Feature Platform Case Study
Project: Part 1: Usability Study
Part 2: Redesign of the Feature Platform overview Page + New Metadata Page
Target User: Data Scientists, Data Engineers, and Data Analysts
Role: Lead UX/UI designer
Part 1: Feature Platform Usability Study
Goal: The Feature platform is part of a machine learning ecosystem that powers machine learning models that aide in making better business decisions, that include keeping customers safe from fraud and also solve for overall customer needs. Features are inputs into a model. Consumers need to know that feature code is compliant, performant and trustworthy before feature reuse. A quality tiering system was set in place to help users distinguish quality between features on the Ecosystem’s UI to use in their models and not rely on tribal knowledge.
Challenge: Teams create internal tools to solve their immediate needs, but end up duplicating efforts across the enterprise. This leads to navigating multiple complex systems that do not communicate with each other, leading to inefficiencies and most importantly risk.

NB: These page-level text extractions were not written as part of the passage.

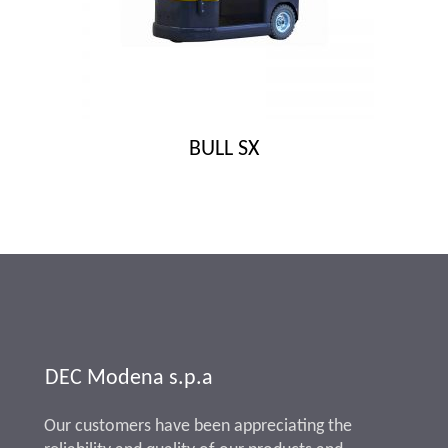
BULL SX
DEC Modena s.p.a
Our customers have been appreciating the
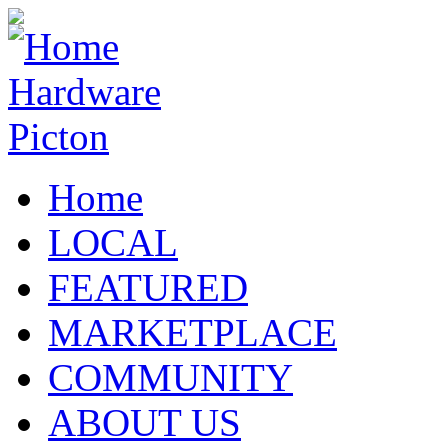
Home
LOCAL
FEATURED
MARKETPLACE
COMMUNITY
ABOUT US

From a consumer standpoint, experience is compromised leading to a lack of trust.
Outcomes: In order to build trust from both producers and consumers, I planned, and facilitated 7 usability study sessions with data scientists and data analysts from different lines of business. The study focused on gaining knowledge and gathering feedback on a potential binary leveling framework - strong or premium. Screeners were sent out to recruit users who met certain criteria specific to features within the ecosystem. I collaborated with my business and tech partners from the facilitator script, to recruitment.
Tasks included:
Interview sessions begun with having users share their role and how they used features by providing a use case. Users were then provided a link to a prototype mimicking the internal ecosystem website and gave them a query to add to the search box, which displayed a set of results.

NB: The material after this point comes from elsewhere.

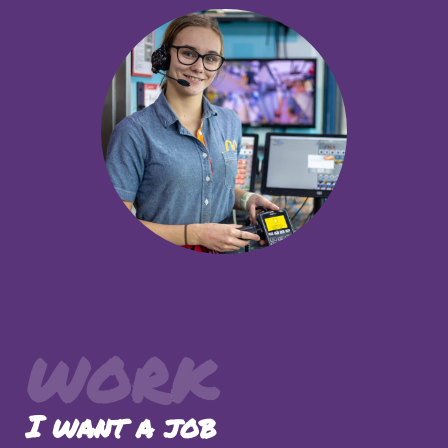
WORK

Users were asked how they would go about differentiating the quality between features on the search results page and probed further what the ranking tiers, and descriptions meant to them.
Once a search result was selected users were taken to an overview page for the selected feature and tasked with how they would go about finding more information about the quality of a feature.
If users also fulfilled the role of producers, task questions included what their thoughts were on the ranking tiers with descriptions and whether they had any concerns in fulfilling them.
Lastly users were asked how useful and satisfied they were with the framework in meeting their goals.